Apoptotic heart tissue can form fibrotic area and destroy the cardiomyocyte area, which further promote heart tissue inflammatory response. Our studies have confirmed that apelin-13 treatment obviously attenuated K2Cr2O7-induced fibrotic area and cardiomyocyte hypertrophy area.
Cardiac inflammation is important in the pathogenesis of Cr (VI) exposure [23]. eNOS plays a major role in the toxicity of heart tissue [24]. The results demonstrated that apelin-13 treatment counteracted the K2Cr2O7-induced decrease in eNOS expression. Treatment with apelin-13 could substantially inhibit inflammatory cells. Our data show that apelin-13 alleviated active caspase-3 and Ki67 and increased microvessel density induced by K2Cr2O7. These results confirm the protection of apelin-13 against K2Cr2O7 exposure and provide a new perspective to understand the mechanism of apelin-13 to protect against heart injury.
Subsequently, the effect of apelin-13 toward the heart, liver, spleen, lung, kidney, and brain in the absence of other stimuli were examined. Importantly, apelin-13 alone do not cause these tissues injury.

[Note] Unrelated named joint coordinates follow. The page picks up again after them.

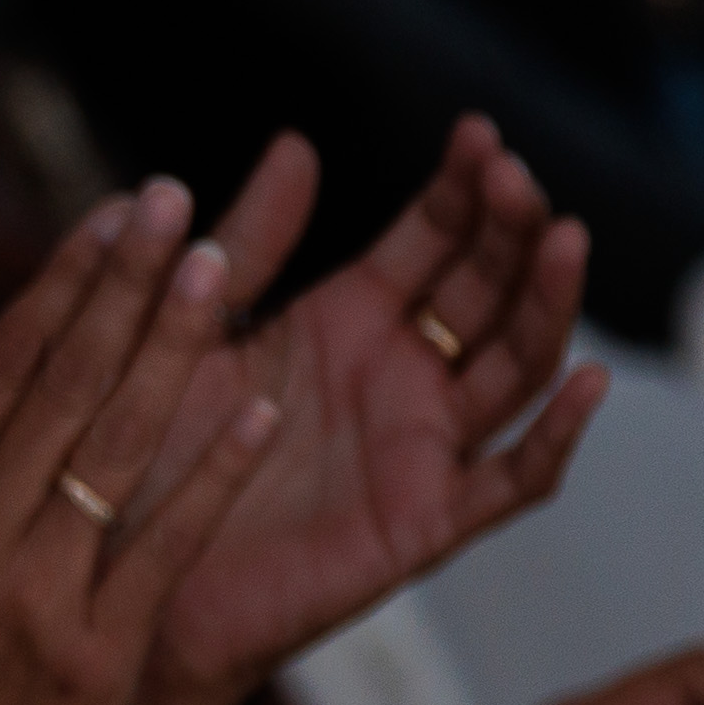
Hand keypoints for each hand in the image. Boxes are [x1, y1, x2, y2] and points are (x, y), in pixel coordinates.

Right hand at [0, 179, 286, 704]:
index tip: (114, 212)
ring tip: (224, 267)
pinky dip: (210, 473)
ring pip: (117, 444)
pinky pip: (165, 543)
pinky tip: (256, 407)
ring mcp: (34, 592)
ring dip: (175, 347)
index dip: (65, 279)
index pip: (0, 361)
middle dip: (127, 283)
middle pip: (64, 382)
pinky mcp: (95, 652)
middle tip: (178, 203)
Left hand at [150, 123, 607, 692]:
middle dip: (510, 231)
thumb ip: (248, 246)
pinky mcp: (424, 520)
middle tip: (515, 178)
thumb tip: (296, 144)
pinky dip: (557, 436)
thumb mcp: (194, 330)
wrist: (118, 571)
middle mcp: (399, 377)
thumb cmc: (148, 451)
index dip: (462, 189)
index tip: (478, 133)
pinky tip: (586, 379)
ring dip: (547, 305)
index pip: (433, 239)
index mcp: (349, 320)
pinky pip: (512, 480)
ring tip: (562, 238)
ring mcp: (421, 447)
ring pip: (516, 367)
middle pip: (488, 291)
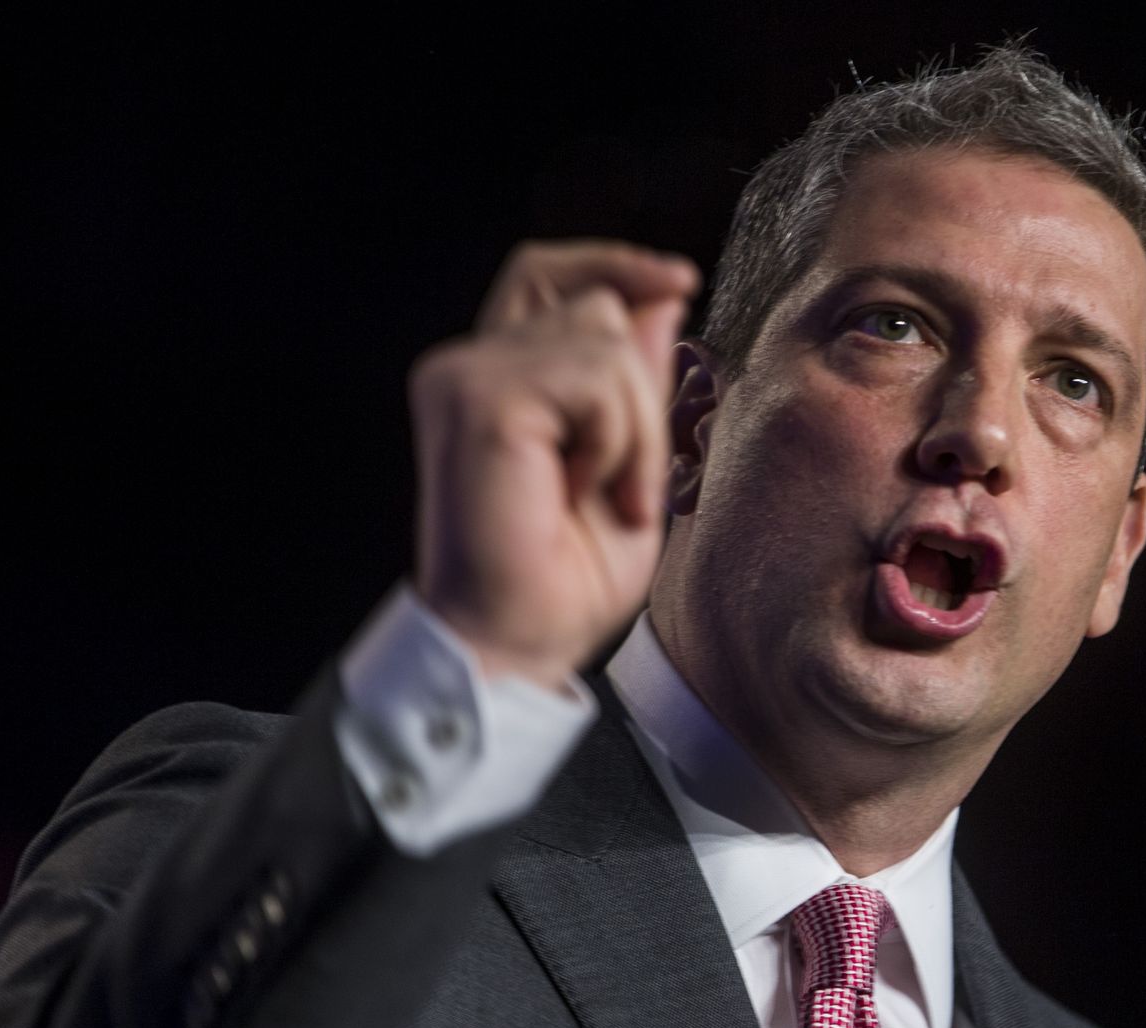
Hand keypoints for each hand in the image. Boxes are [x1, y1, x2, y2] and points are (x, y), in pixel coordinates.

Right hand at [408, 241, 699, 689]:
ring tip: (605, 496)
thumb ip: (637, 379)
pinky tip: (582, 492)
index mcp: (497, 378)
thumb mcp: (631, 462)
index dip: (612, 263)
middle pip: (598, 306)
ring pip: (606, 337)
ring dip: (634, 428)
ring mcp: (465, 376)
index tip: (680, 279)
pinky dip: (617, 441)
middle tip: (629, 486)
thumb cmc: (563, 581)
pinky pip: (597, 378)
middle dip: (642, 393)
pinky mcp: (479, 397)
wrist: (515, 646)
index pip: (545, 274)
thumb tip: (662, 293)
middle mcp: (469, 367)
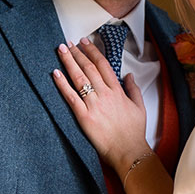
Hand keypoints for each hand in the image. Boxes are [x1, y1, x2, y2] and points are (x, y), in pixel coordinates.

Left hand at [53, 37, 148, 174]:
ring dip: (69, 62)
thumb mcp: (139, 107)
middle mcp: (105, 94)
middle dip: (77, 53)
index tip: (85, 43)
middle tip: (68, 43)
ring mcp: (94, 105)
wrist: (128, 151)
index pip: (103, 65)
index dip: (92, 51)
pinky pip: (71, 97)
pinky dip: (62, 84)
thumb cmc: (133, 132)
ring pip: (79, 78)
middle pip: (89, 68)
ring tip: (61, 50)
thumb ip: (134, 89)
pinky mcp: (84, 117)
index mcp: (117, 91)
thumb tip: (129, 75)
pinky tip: (55, 73)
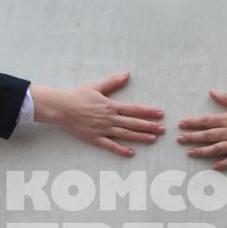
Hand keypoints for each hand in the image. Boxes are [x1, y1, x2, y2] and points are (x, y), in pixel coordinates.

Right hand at [29, 73, 165, 156]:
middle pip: (134, 123)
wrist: (62, 108)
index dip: (149, 112)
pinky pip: (110, 145)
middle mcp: (110, 118)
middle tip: (163, 129)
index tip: (160, 113)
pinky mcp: (95, 138)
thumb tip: (127, 74)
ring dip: (140, 137)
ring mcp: (103, 129)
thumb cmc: (78, 96)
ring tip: (153, 139)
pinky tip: (131, 153)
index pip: (135, 109)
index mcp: (111, 106)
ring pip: (126, 134)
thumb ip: (113, 82)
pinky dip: (121, 149)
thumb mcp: (97, 86)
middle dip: (150, 126)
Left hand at [177, 91, 226, 169]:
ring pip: (216, 149)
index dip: (192, 123)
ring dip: (202, 152)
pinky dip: (223, 164)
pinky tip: (213, 166)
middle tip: (179, 140)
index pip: (206, 121)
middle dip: (192, 137)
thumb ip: (225, 98)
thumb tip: (210, 92)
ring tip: (189, 153)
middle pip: (208, 135)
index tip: (181, 124)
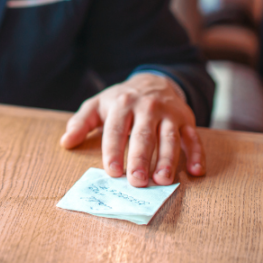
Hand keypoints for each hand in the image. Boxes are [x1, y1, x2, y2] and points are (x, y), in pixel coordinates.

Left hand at [60, 73, 205, 186]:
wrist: (153, 81)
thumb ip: (80, 123)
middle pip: (144, 136)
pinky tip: (196, 171)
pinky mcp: (187, 120)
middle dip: (140, 158)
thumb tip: (65, 142)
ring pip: (170, 138)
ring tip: (162, 180)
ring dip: (167, 160)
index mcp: (123, 104)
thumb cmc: (121, 100)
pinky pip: (194, 138)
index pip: (116, 130)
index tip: (112, 171)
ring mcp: (169, 114)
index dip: (113, 150)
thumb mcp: (97, 105)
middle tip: (137, 181)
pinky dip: (197, 154)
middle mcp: (147, 108)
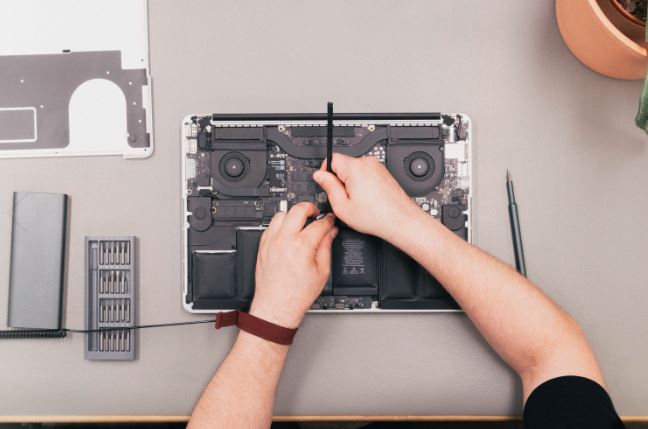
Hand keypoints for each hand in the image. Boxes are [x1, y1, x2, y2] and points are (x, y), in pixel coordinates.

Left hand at [250, 202, 337, 329]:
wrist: (277, 306)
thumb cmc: (297, 295)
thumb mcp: (322, 272)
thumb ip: (327, 248)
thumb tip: (330, 233)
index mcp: (302, 247)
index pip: (319, 224)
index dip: (329, 220)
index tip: (330, 220)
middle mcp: (284, 241)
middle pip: (298, 209)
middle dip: (310, 208)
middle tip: (315, 213)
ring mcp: (271, 242)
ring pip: (281, 214)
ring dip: (292, 215)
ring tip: (300, 222)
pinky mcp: (263, 246)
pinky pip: (270, 226)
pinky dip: (280, 225)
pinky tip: (287, 232)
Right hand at [313, 153, 420, 241]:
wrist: (400, 220)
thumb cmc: (376, 216)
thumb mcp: (342, 206)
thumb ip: (328, 187)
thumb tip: (319, 175)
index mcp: (355, 168)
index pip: (331, 158)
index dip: (326, 172)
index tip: (328, 184)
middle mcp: (367, 163)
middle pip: (343, 164)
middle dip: (340, 179)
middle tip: (345, 197)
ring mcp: (377, 166)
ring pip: (354, 169)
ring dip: (351, 182)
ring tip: (359, 200)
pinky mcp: (382, 172)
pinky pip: (365, 173)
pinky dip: (362, 183)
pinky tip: (367, 198)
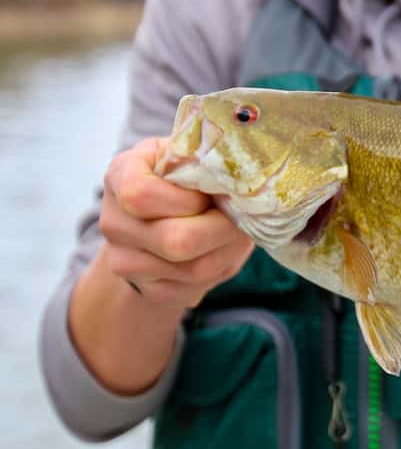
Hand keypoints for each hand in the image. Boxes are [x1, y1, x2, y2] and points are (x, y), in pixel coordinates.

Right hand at [98, 137, 253, 309]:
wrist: (168, 221)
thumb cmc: (186, 181)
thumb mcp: (192, 158)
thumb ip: (206, 163)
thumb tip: (236, 181)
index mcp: (121, 176)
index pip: (141, 195)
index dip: (187, 199)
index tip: (209, 194)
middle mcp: (113, 222)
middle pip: (174, 240)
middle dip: (222, 228)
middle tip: (239, 217)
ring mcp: (125, 260)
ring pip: (194, 268)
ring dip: (228, 249)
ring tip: (235, 232)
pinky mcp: (148, 290)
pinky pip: (197, 287)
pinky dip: (222, 267)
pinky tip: (223, 250)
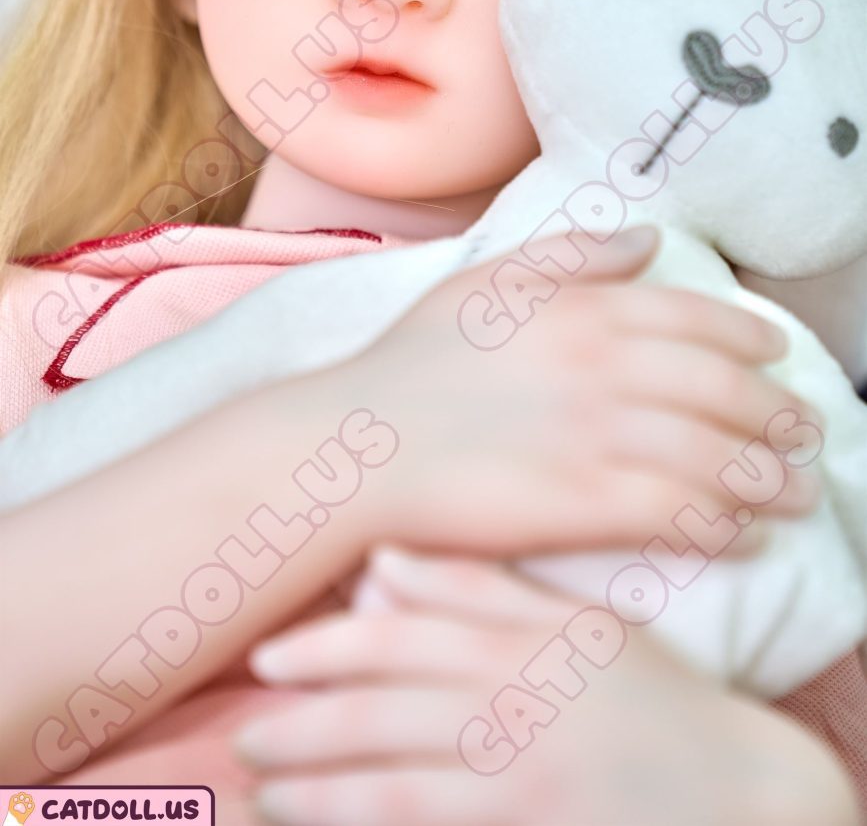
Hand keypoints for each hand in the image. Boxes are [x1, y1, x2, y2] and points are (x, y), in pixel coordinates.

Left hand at [233, 548, 858, 825]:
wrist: (734, 789)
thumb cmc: (646, 692)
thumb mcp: (573, 621)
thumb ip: (480, 588)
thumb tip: (384, 561)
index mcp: (517, 644)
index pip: (401, 639)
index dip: (326, 649)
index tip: (269, 657)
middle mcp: (510, 711)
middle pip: (382, 719)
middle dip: (302, 729)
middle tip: (246, 739)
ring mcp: (518, 785)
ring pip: (394, 792)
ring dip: (318, 795)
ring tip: (265, 794)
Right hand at [356, 227, 820, 556]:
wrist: (359, 443)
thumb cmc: (414, 360)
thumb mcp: (486, 279)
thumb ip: (572, 253)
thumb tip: (648, 239)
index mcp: (584, 308)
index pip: (697, 318)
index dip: (749, 336)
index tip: (777, 354)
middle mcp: (605, 366)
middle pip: (724, 389)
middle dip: (778, 413)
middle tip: (807, 433)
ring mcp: (599, 437)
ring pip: (717, 455)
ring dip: (771, 476)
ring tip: (798, 491)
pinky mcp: (586, 506)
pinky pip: (681, 514)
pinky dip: (726, 523)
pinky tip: (748, 532)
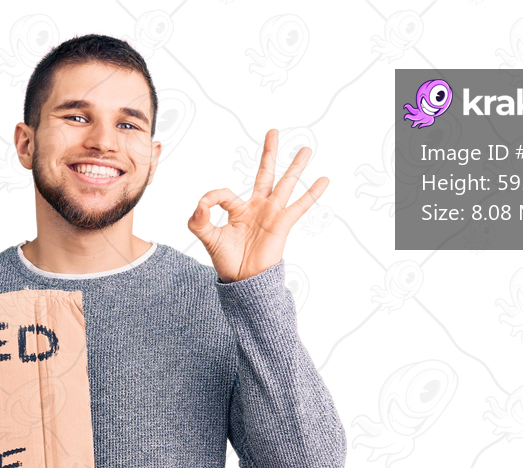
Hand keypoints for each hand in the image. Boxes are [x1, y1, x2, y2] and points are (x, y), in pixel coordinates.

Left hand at [188, 128, 327, 282]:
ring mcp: (271, 213)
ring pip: (285, 183)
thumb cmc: (227, 260)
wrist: (243, 280)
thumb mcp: (207, 237)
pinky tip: (324, 179)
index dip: (211, 198)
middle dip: (268, 153)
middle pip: (264, 173)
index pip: (223, 194)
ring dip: (295, 166)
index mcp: (237, 209)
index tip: (203, 206)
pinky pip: (300, 205)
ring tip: (306, 148)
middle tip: (273, 131)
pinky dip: (312, 193)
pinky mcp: (282, 223)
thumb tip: (200, 203)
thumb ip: (198, 220)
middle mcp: (257, 207)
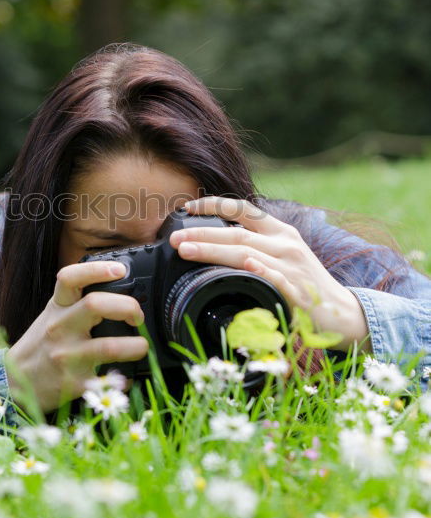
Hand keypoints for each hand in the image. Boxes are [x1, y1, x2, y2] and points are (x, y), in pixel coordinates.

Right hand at [4, 260, 147, 413]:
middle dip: (128, 307)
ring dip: (136, 346)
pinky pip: (106, 380)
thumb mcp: (53, 315)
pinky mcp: (74, 383)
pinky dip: (124, 378)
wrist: (14, 381)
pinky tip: (128, 374)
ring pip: (110, 347)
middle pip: (96, 305)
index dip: (97, 269)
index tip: (120, 269)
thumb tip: (120, 287)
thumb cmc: (41, 343)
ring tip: (142, 346)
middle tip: (137, 316)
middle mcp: (60, 328)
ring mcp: (66, 356)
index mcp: (57, 307)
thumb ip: (77, 301)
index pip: (70, 278)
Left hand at [168, 196, 370, 352]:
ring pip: (246, 253)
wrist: (343, 313)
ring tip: (186, 251)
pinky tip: (245, 266)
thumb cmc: (305, 284)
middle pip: (237, 232)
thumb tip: (215, 242)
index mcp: (280, 232)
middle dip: (201, 233)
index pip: (244, 209)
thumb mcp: (284, 256)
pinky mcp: (298, 290)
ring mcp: (292, 266)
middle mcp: (286, 244)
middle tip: (174, 238)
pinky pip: (276, 277)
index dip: (214, 204)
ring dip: (213, 250)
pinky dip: (260, 270)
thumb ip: (255, 246)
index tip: (187, 207)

In conclusion, results show that apelin-13 exerts its cardioprotective effect on Cr (VI)-induced death in cardiac tissue through direct scavenging of intracellular ROS induced by K2Cr2O7 and inhibiting ROS-mediated DNA damage and downstream signaling pathways MAPK activation and PI3K/Akt inhibition (Fig. 8). Our findings validated the strategy of the use of apelin-13 is a potential novel pharmaceutical target for Cr (VI)-induced cardiovascular disease.